En lieu et place d’un prétendu « hommages à des victimes du terrorisme », n’importe quel sémiologue débutant y déchiffrera sans mal un majestueux doigt d’honneur aux Français assez impressionnables pour s’être laissé imposer ce « cadeau ».
Et ce n’est pas la longue familiarité du dit Koons avec la pornographie, fût-elle familiale (souvenons-nous de ses années exhib avec la Cicciolina…) qui infirmera mon « décryptage »…
Mon intention n’est cependant pas de revenir sur les « qualités » de ces « culipes », mais de faire réfléchir à deux questions collatérales qu’elles posent.
La première concerne le massacre irresponsable du paysage urbain parisien par les autorités, que ce soit mairie ou ministère de la culture.

LIRE AUSSI > Paris : le « Bouquets of tulips » de Koons sera finalement installé au Petit Palais

L’habitude s’est prise depuis des décennies de transformer Paris en dépotoir pour objets en tous genres : plots pour dissuader le stationnement, emplacements pour Vélib de toutes marques fantastiquement laids et obtrusifs, signalétiques de toutes sortes, depuis celles pour les touristes jusqu’à celles du code de la route, feux rouges tous les cinquante mètres, abribus aux lignes onduleuses pitoyables, sculptures posées n’importe comment n’importe où (le capitaine Dreyfus par Tim abandonné dans un espace poubelle du boulevard Raspail), sanisettes Decaux, kiosques à journaux new look, poubelles en tous genres, panneaux publicitaires partagés 50-50 par la municipalité et les marchands de lingerie.

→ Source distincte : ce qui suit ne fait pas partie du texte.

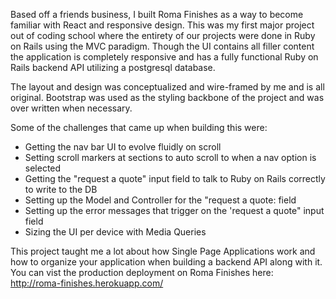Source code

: Based off a friends business, I built Roma Finishes as a way to become familiar with React and responsive design. This was my first major project out of coding school where the entirety of our projects were done in Ruby on Rails using the MVC paradigm. Though the UI contains all filler content the application is completely responsive and has a fully functional Ruby on Rails backend API utilizing a postgresql database.

The layout and design was conceptualized and wire-framed by me and is all original. Bootstrap was used as the styling backbone of the project and was over written when necessary.

Some of the challenges that came up when building this were:

- Getting the nav bar UI to evolve fluidly on scroll
- Setting scroll markers at sections to auto scroll to when a nav option is selected
- Getting the "request a quote" input field to talk to Ruby on Rails correctly to write to the DB
- Setting up the Model and Controller for the "request a quote: field
- Setting up the error messages that trigger on the 'request a quote" input field
- Sizing the UI per device with Media Queries

This project taught me a lot about how Single Page Applications work and how to organize your application when building a backend API along with it.
You can vist the production deployment on Roma Finishes here: http://roma-finishes.herokuapp.com/
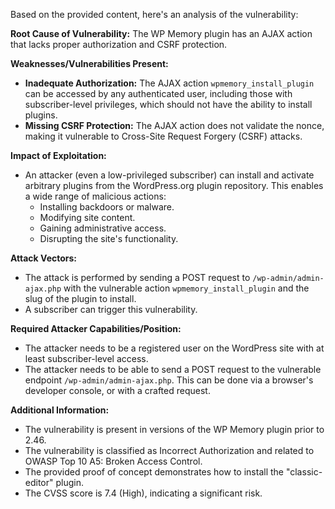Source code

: Based on the provided content, here's an analysis of the vulnerability:

**Root Cause of Vulnerability:**
The WP Memory plugin has an AJAX action that lacks proper authorization and CSRF protection.

**Weaknesses/Vulnerabilities Present:**
*   **Inadequate Authorization:** The AJAX action `wpmemory_install_plugin` can be accessed by any authenticated user, including those with subscriber-level privileges, which should not have the ability to install plugins.
*   **Missing CSRF Protection:**  The AJAX action does not validate the nonce, making it vulnerable to Cross-Site Request Forgery (CSRF) attacks.

**Impact of Exploitation:**
*   An attacker (even a low-privileged subscriber) can install and activate arbitrary plugins from the WordPress.org plugin repository. This enables a wide range of malicious actions:
    *   Installing backdoors or malware.
    *   Modifying site content.
    *   Gaining administrative access.
    *   Disrupting the site's functionality.

**Attack Vectors:**
*   The attack is performed by sending a POST request to `/wp-admin/admin-ajax.php` with the vulnerable action `wpmemory_install_plugin` and the slug of the plugin to install.
*   A subscriber can trigger this vulnerability.

**Required Attacker Capabilities/Position:**
*   The attacker needs to be a registered user on the WordPress site with at least subscriber-level access.
*   The attacker needs to be able to send a POST request to the vulnerable endpoint `/wp-admin/admin-ajax.php`. This can be done via a browser's developer console, or with a crafted request.

**Additional Information:**

*   The vulnerability is present in versions of the WP Memory plugin prior to 2.46.
*   The vulnerability is classified as Incorrect Authorization and related to OWASP Top 10 A5: Broken Access Control.
*   The provided proof of concept demonstrates how to install the "classic-editor" plugin.
*   The CVSS score is 7.4 (High), indicating a significant risk.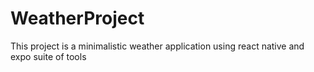 # WeatherProject

This project is a minimalistic weather application using react native and expo suite of tools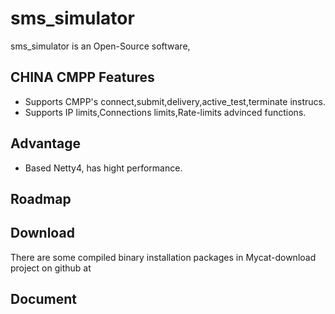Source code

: # sms_simulator

sms_simulator is an Open-Source software,

## CHINA CMPP Features

* Supports CMPP's connect,submit,delivery,active_test,terminate instrucs.
* Supports IP limits,Connections limits,Rate-limits advinced functions.

## Advantage

* Based Netty4, has hight performance.

## Roadmap


## Download

There are some compiled binary installation packages in Mycat-download project on github at 

## Document

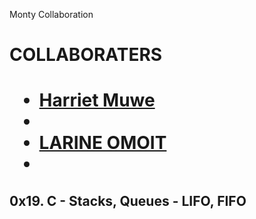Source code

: Monty Collaboration

<h1>COLLABORATERS<h1>
<ul>
<li><a
href="https://github.com/123harrie/">Harriet Muwe</a><li>
<li><a href="https://github.com/larinegit/">LARINE OMOIT</a><li>
</ul>

<h2>0x19. C - Stacks, Queues - LIFO, FIFO<h2>
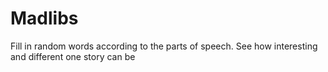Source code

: # Madlibs
Fill in random words according to the parts of speech. See how interesting and different one story can be
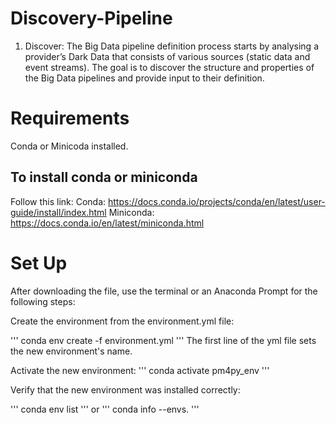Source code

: # Discovery-Pipeline
1) Discover: The Big Data pipeline definition process starts by analysing a provider’s Dark Data that consists of various sources (static data and event streams). The goal is to discover the structure and properties of the Big Data pipelines and provide input to their definition.

# Requirements
Conda or Minicoda installed. 
## To install conda or miniconda
Follow this link: 
Conda: https://docs.conda.io/projects/conda/en/latest/user-guide/install/index.html
Miniconda: https://docs.conda.io/en/latest/miniconda.html

# Set Up
After downloading the file, use the terminal or an Anaconda Prompt for the following steps:

Create the environment from the environment.yml file:

'''
conda env create -f environment.yml
'''
The first line of the yml file sets the new environment's name.

Activate the new environment: 
'''
conda activate pm4py_env
'''

Verify that the new environment was installed correctly:

'''
conda env list
''' 
or 
'''
conda info --envs.
'''
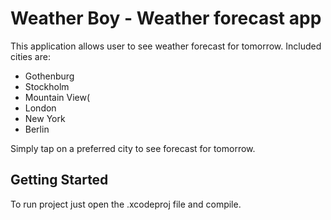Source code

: # Weather Boy - Weather forecast app

This application allows user to see weather forecast for tomorrow. Included cities are:
- Gothenburg
- Stockholm
- Mountain View(
- London
- New York
- Berlin

Simply tap on a preferred city to see forecast for tomorrow.

## Getting Started

To run project just open the .xcodeproj file and compile.
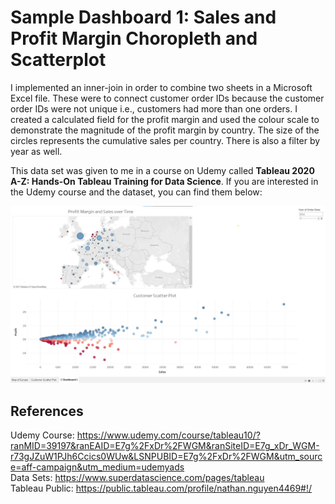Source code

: # Sample Dashboard 1: Sales and Profit Margin Choropleth and Scatterplot
I implemented an inner-join in order to combine two sheets in a Microsoft Excel file. These were to connect customer order IDs because the customer order IDs were not unique i.e., 
customers had more than one orders. I created a calculated field for the profit margin and used the colour scale to demonstrate the magnitude of the profit margin by country. 
The size of the circles represents the cumulative sales per country. There is also a filter by year as well. 
<br/>

This data set was given to me in a course on Udemy called **Tableau 2020 A-Z: Hands-On Tableau Training for Data Science**.
If you are interested in the Udemy course and the dataset, you can find them below:

![Screen Shot](https://github.com/toasted-marshmallow/Tableau-Practice/blob/main/dashboard_1_sample_geography/dashboard_geo_scatter.jpg)
## References
Udemy Course: https://www.udemy.com/course/tableau10/?ranMID=39197&ranEAID=E7g%2FxDr%2FWGM&ranSiteID=E7g_xDr_WGM-r73gJZuW1PJh6Ccics0WUw&LSNPUBID=E7g%2FxDr%2FWGM&utm_source=aff-campaign&utm_medium=udemyads
<br>
Data Sets: https://www.superdatascience.com/pages/tableau
<br>
Tableau Public: https://public.tableau.com/profile/nathan.nguyen4469#!/
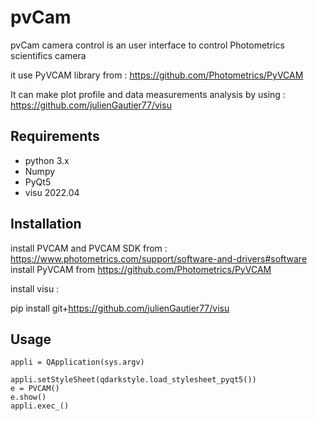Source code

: # pvCam


pvCam camera control is an user interface to control Photometrics scientifics camera 

it use PyVCAM library from :
https://github.com/Photometrics/PyVCAM

It can make plot profile and data measurements analysis by using :
https://github.com/julienGautier77/visu

## Requirements
*   python 3.x
*   Numpy
*   PyQt5
*   visu 2022.04

## Installation
install PVCAM and PVCAM SDK from : https://www.photometrics.com/support/software-and-drivers#software
install PyVCAM from https://github.com/Photometrics/PyVCAM

install visu :

pip install git+https://github.com/julienGautier77/visu



## Usage
    appli = QApplication(sys.argv)
    
    appli.setStyleSheet(qdarkstyle.load_stylesheet_pyqt5())
    e = PVCAM()  
    e.show()
    appli.exec_()      
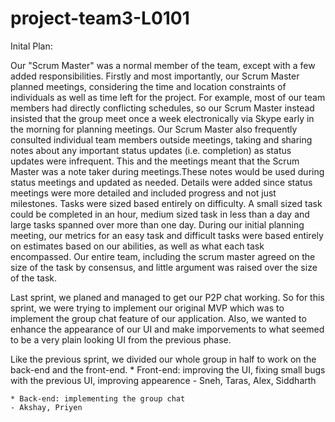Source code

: # project-team3-L0101

Inital Plan: 

Our "Scrum Master" was a normal member of the team, except with a few added responsibilities. Firstly and most importantly, our Scrum Master planned meetings, considering the time and location constraints of individuals as well as time left for the project. For example, most of our team members had directly conflicting schedules, so our Scrum Master instead insisted that the group meet once a week electronically via Skype early in the morning for planning meetings. Our Scrum Master also frequently consulted individual team members outside meetings, taking and sharing notes about any important status updates (i.e. completion) as status updates were infrequent. This and the meetings meant that the Scrum Master was a note taker during meetings.These notes would be used during status meetings and updated as needed. Details were added since status meetings were more detailed and included progress and not just milestones. Tasks were sized based entirely on difficulty. A small sized task could be completed in an hour, medium sized task in less than a day and large tasks spanned over  more than one day. During our initial planning meeting, our metrics for an easy task and difficult tasks were based entirely on estimates based on our abilities, as well as what each task encompassed. Our entire team, including the scrum master agreed on the size of the task by consensus, and little argument was raised over the size of the task.

Last sprint, we planed and managed to get our P2P chat working. So for this sprint, we were trying to implement our original MVP which was to implement the group chat feature of our application. Also, we wanted to enhance the appearance of our UI and make imporvements to what seemed to be a very plain looking UI from the previous phase. 

Like the previous sprint, we divided our whole group in half to work on the back-end and the front-end. 
	* Front-end: improving the UI, fixing small bugs with the previous UI, improving appearence 
	- Sneh, Taras, Alex, Siddharth

	* Back-end: implementing the group chat 
	- Akshay, Priyen 

 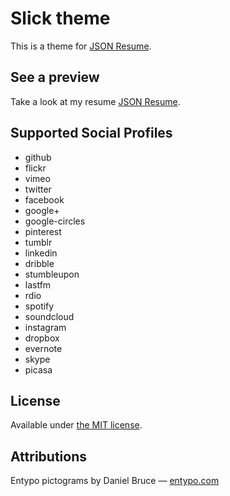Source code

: # Slick theme

This is a theme for [JSON Resume](http://jsonresume.org/).

## See a preview
Take a look at my resume [JSON Resume](http://registry.jsonresume.org/dfmcphee).

## Supported Social Profiles
* github
* flickr
* vimeo
* twitter
* facebook
* google+
* google-circles
* pinterest
* tumblr
* linkedin
* dribble
* stumbleupon
* lastfm
* rdio
* spotify
* soundcloud
* instagram
* dropbox
* evernote
* skype
* picasa

## License

Available under [the MIT license](http://mths.be/mit).

## Attributions

Entypo pictograms by Daniel Bruce — [entypo.com](www.entypo.com)
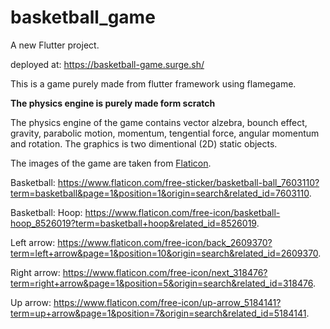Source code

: # basketball_game

A new Flutter project.

deployed at:
https://basketball-game.surge.sh/

This is a game purely made from flutter framework using flamegame.

**The physics engine is purely made form scratch**

The physics engine of the game contains vector alzebra, bounch effect, gravity, parabolic motion, momentum, tengential force, angular momentum and rotation. 
The graphics is two dimentional (2D) static objects.


The images of the game are taken from [Flaticon](https://www.flaticon.com/).

Basketball: https://www.flaticon.com/free-sticker/basketball-ball_7603110?term=basketball&page=1&position=1&origin=search&related_id=7603110.

Basketball: Hoop: https://www.flaticon.com/free-icon/basketball-hoop_8526019?term=basketball+hoop&related_id=8526019.

Left arrow: https://www.flaticon.com/free-icon/back_2609370?term=left+arrow&page=1&position=10&origin=search&related_id=2609370.

Right arrow: https://www.flaticon.com/free-icon/next_318476?term=right+arrow&page=1&position=5&origin=search&related_id=318476.

Up arrow: https://www.flaticon.com/free-icon/up-arrow_5184141?term=up+arrow&page=1&position=7&origin=search&related_id=5184141.
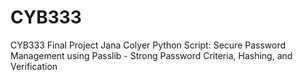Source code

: # CYB333
CYB333 Final Project
Jana Colyer
Python Script: Secure Password Management using Passlib - Strong Password Criteria, Hashing, and Verification
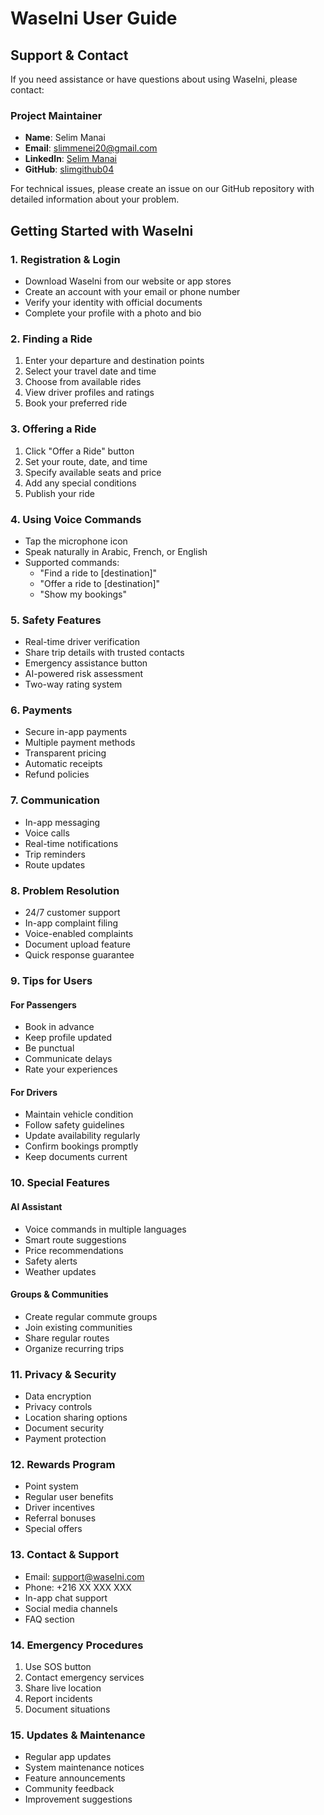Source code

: # Waselni User Guide

## Support & Contact

If you need assistance or have questions about using Waselni, please contact:

### Project Maintainer
- **Name**: Selim Manai
- **Email**: slimmenei20@gmail.com
- **LinkedIn**: [Selim Manai](https://www.linkedin.com/in/selim-manai-186a4932a/)
- **GitHub**: [slimgithub04](https://github.com/slimgithub04)

For technical issues, please create an issue on our GitHub repository with detailed information about your problem.

## Getting Started with Waselni

### 1. Registration & Login
- Download Waselni from our website or app stores
- Create an account with your email or phone number
- Verify your identity with official documents
- Complete your profile with a photo and bio

### 2. Finding a Ride
1. Enter your departure and destination points
2. Select your travel date and time
3. Choose from available rides
4. View driver profiles and ratings
5. Book your preferred ride

### 3. Offering a Ride
1. Click "Offer a Ride" button
2. Set your route, date, and time
3. Specify available seats and price
4. Add any special conditions
5. Publish your ride

### 4. Using Voice Commands
- Tap the microphone icon
- Speak naturally in Arabic, French, or English
- Supported commands:
  - "Find a ride to [destination]"
  - "Offer a ride to [destination]"
  - "Show my bookings"

### 5. Safety Features
- Real-time driver verification
- Share trip details with trusted contacts
- Emergency assistance button
- AI-powered risk assessment
- Two-way rating system

### 6. Payments
- Secure in-app payments
- Multiple payment methods
- Transparent pricing
- Automatic receipts
- Refund policies

### 7. Communication
- In-app messaging
- Voice calls
- Real-time notifications
- Trip reminders
- Route updates

### 8. Problem Resolution
- 24/7 customer support
- In-app complaint filing
- Voice-enabled complaints
- Document upload feature
- Quick response guarantee

### 9. Tips for Users

#### For Passengers
- Book in advance
- Keep profile updated
- Be punctual
- Communicate delays
- Rate your experiences

#### For Drivers
- Maintain vehicle condition
- Follow safety guidelines
- Update availability regularly
- Confirm bookings promptly
- Keep documents current

### 10. Special Features

#### AI Assistant
- Voice commands in multiple languages
- Smart route suggestions
- Price recommendations
- Safety alerts
- Weather updates

#### Groups & Communities
- Create regular commute groups
- Join existing communities
- Share regular routes
- Organize recurring trips

### 11. Privacy & Security
- Data encryption
- Privacy controls
- Location sharing options
- Document security
- Payment protection

### 12. Rewards Program
- Point system
- Regular user benefits
- Driver incentives
- Referral bonuses
- Special offers

### 13. Contact & Support
- Email: support@waselni.com
- Phone: +216 XX XXX XXX
- In-app chat support
- Social media channels
- FAQ section

### 14. Emergency Procedures
1. Use SOS button
2. Contact emergency services
3. Share live location
4. Report incidents
5. Document situations

### 15. Updates & Maintenance
- Regular app updates
- System maintenance notices
- Feature announcements
- Community feedback
- Improvement suggestions
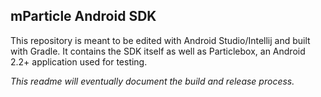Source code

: ## mParticle Android SDK

This repository is meant to be edited with Android Studio/Intellij and built with Gradle. It contains the SDK itself as well as Particlebox, an Android 2.2+ application used for testing. 

*This readme will eventually document the build and release process.*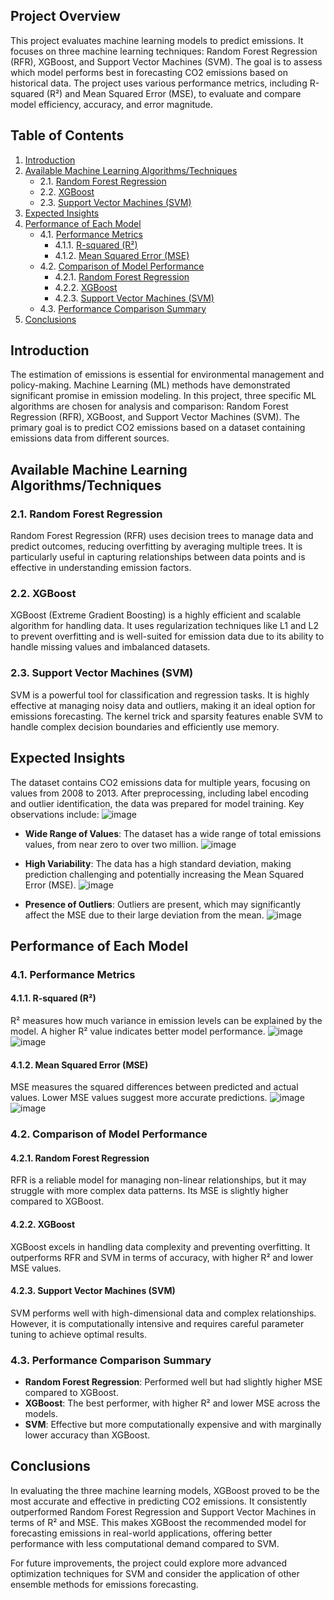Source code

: ## Project Overview

This project evaluates machine learning models to predict emissions. It focuses on three machine learning techniques: Random Forest Regression (RFR), XGBoost, and Support Vector Machines (SVM). The goal is to assess which model performs best in forecasting CO2 emissions based on historical data. The project uses various performance metrics, including R-squared (R²) and Mean Squared Error (MSE), to evaluate and compare model efficiency, accuracy, and error magnitude.

## Table of Contents

1. [Introduction](#introduction)
2. [Available Machine Learning Algorithms/Techniques](#available-machine-learning-algorithms-techniques)
   - 2.1. [Random Forest Regression](#random-forest-regression)
   - 2.2. [XGBoost](#xgboost)
   - 2.3. [Support Vector Machines (SVM)](#support-vector-machines-svm)
3. [Expected Insights](#expected-insights)
4. [Performance of Each Model](#performance-of-each-model)
   - 4.1. [Performance Metrics](#performance-metrics)
     - 4.1.1. [R-squared (R²)](#r-squared-r²)
     - 4.1.2. [Mean Squared Error (MSE)](#mean-squared-error-mse)
   - 4.2. [Comparison of Model Performance](#comparison-of-model-performance)
     - 4.2.1. [Random Forest Regression](#random-forest-regression-1)
     - 4.2.2. [XGBoost](#xgboost-1)
     - 4.2.3. [Support Vector Machines (SVM)](#support-vector-machines-svm-1)
   - 4.3. [Performance Comparison Summary](#performance-comparison-summary)
5. [Conclusions](#conclusions)

## Introduction

The estimation of emissions is essential for environmental management and policy-making. Machine Learning (ML) methods have demonstrated significant promise in emission modeling. In this project, three specific ML algorithms are chosen for analysis and comparison: Random Forest Regression (RFR), XGBoost, and Support Vector Machines (SVM). The primary goal is to predict CO2 emissions based on a dataset containing emissions data from different sources.

## Available Machine Learning Algorithms/Techniques

### 2.1. Random Forest Regression
Random Forest Regression (RFR) uses decision trees to manage data and predict outcomes, reducing overfitting by averaging multiple trees. It is particularly useful in capturing relationships between data points and is effective in understanding emission factors.

### 2.2. XGBoost
XGBoost (Extreme Gradient Boosting) is a highly efficient and scalable algorithm for handling data. It uses regularization techniques like L1 and L2 to prevent overfitting and is well-suited for emission data due to its ability to handle missing values and imbalanced datasets.

### 2.3. Support Vector Machines (SVM)
SVM is a powerful tool for classification and regression tasks. It is highly effective at managing noisy data and outliers, making it an ideal option for emissions forecasting. The kernel trick and sparsity features enable SVM to handle complex decision boundaries and efficiently use memory.

## Expected Insights

The dataset contains CO2 emissions data for multiple years, focusing on values from 2008 to 2013. After preprocessing, including label encoding and outlier identification, the data was prepared for model training. Key observations include:
![image](https://github.com/user-attachments/assets/469fd114-354d-417b-9a66-15dc19d17915)

- **Wide Range of Values**: The dataset has a wide range of total emissions values, from near zero to over two million.
  ![image](https://github.com/user-attachments/assets/1adf59df-770c-4b4a-bdff-f8eef2288df4)

- **High Variability**: The data has a high standard deviation, making prediction challenging and potentially increasing the Mean Squared Error (MSE).
  ![image](https://github.com/user-attachments/assets/443c08b8-1dd2-4bb0-b860-95dfab844693)

- **Presence of Outliers**: Outliers are present, which may significantly affect the MSE due to their large deviation from the mean.
  ![image](https://github.com/user-attachments/assets/cee3dfe2-53fb-4aab-86d0-7a42632f62b6)


## Performance of Each Model

### 4.1. Performance Metrics

#### 4.1.1. R-squared (R²)
R² measures how much variance in emission levels can be explained by the model. A higher R² value indicates better model performance.
![image](https://github.com/user-attachments/assets/2c8aed56-5e29-428f-a8ea-bb58094a6e94)
![image](https://github.com/user-attachments/assets/cc71f706-d7c3-48d9-8c84-16bdf9c3e9b3)

#### 4.1.2. Mean Squared Error (MSE)
MSE measures the squared differences between predicted and actual values. Lower MSE values suggest more accurate predictions.
![image](https://github.com/user-attachments/assets/e96fb665-c176-4890-b113-d548531b4189)
![image](https://github.com/user-attachments/assets/bf5173e2-875b-43c8-8b63-d34e98b8d541)

### 4.2. Comparison of Model Performance

#### 4.2.1. Random Forest Regression
RFR is a reliable model for managing non-linear relationships, but it may struggle with more complex data patterns. Its MSE is slightly higher compared to XGBoost.

#### 4.2.2. XGBoost
XGBoost excels in handling data complexity and preventing overfitting. It outperforms RFR and SVM in terms of accuracy, with higher R² and lower MSE values.

#### 4.2.3. Support Vector Machines (SVM)
SVM performs well with high-dimensional data and complex relationships. However, it is computationally intensive and requires careful parameter tuning to achieve optimal results.

### 4.3. Performance Comparison Summary
- **Random Forest Regression**: Performed well but had slightly higher MSE compared to XGBoost.
- **XGBoost**: The best performer, with higher R² and lower MSE across the models.
- **SVM**: Effective but more computationally expensive and with marginally lower accuracy than XGBoost.

## Conclusions

In evaluating the three machine learning models, XGBoost proved to be the most accurate and effective in predicting CO2 emissions. It consistently outperformed Random Forest Regression and Support Vector Machines in terms of R² and MSE. This makes XGBoost the recommended model for forecasting emissions in real-world applications, offering better performance with less computational demand compared to SVM.

For future improvements, the project could explore more advanced optimization techniques for SVM and consider the application of other ensemble methods for emissions forecasting.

Cette gigantesque prolifération de trucs, machins et bidules pollue atrocement le paysage.
Pas seulement en termes visuels : la ville est devenue aussi infréquentable et incirculable pour le « promeneur ».
Et voilà qu’on nous rajoute l’énorme pièce montée de Koons.
Comme si les jardins n’avaient pas eux aussi été victimes de la même transformation en dépotoirs à force d’aires de jeu, de bancs biscornus, d’espaces sportifs, de cabanes de jardiniers et de kiosques d’information écologico-touristique.
Voyez le Luxembourg progressivement mangé par des baraquements en tout genre.
On aimerait que nos « experts », nos mondains, nos mécènes, nos gourous de l’esthétique qui n’ont que le mot art à la bouche se posent un jour, malgré la profondeur de leur inculture, la question de l’esthétique des environnements, des ambiances urbaines.
Vos objets sublimes, gardez-les vous, mettez-les dans vos salons et vos réserves, mais rendez-nous un espace public aéré, vivant, libre, respirable.
Et si ici aussi le dégagisme s’imposait ?
Et si « moins » devait devenir la règle.

Une opération opaque

Deuxième question : comment peut-on tolérer que dans une démocratie où les responsables politiques se gargarisent à longueur de temps de « transparence », on ait laissé se dérouler dans une opacité totale l’opération Koons ?
Tout est secret dans cette affaire.
Qui a décidé quoi ?
Qui finance l’opération ?
Qui sont les commanditaires ?
 Pour quels montants ?
Avec quelles contreparties ?
Quels sont les termes du contrat entre Koons et la ville ?
Ce qu’on nous laisse apprendre de l’abandon (pour quelle durée ?) des droits de Koons sur les images est inquiétant : cela signifie que l’œuvre est là pour des siècles sous la garde d’avocats pitbulls. Même l’installation de la prétendue œuvre a fait l’objet d’un embargo complet (pas de visites, chantier de nuit, pas de photos).
Que des particuliers s’entourent de secret, rien à dire, c’est leur affaire.
Quand il s’agit d’une œuvre publique, une œuvre que personne n’a demandée, qui pollue durablement le paysage de la ville et son atmosphère en imposant un Disney vulgaire auprès duquel les roues de Marcel Campion deviennent des merveilles d’élégance, le secret est inadmissible et intolérable.
Que ces deux questions aient à être posées signifie une chose patente : pour ce qui est des arts et de la culture (je laisse de côté le reste…), la France est une République bananière dirigée par des incultes.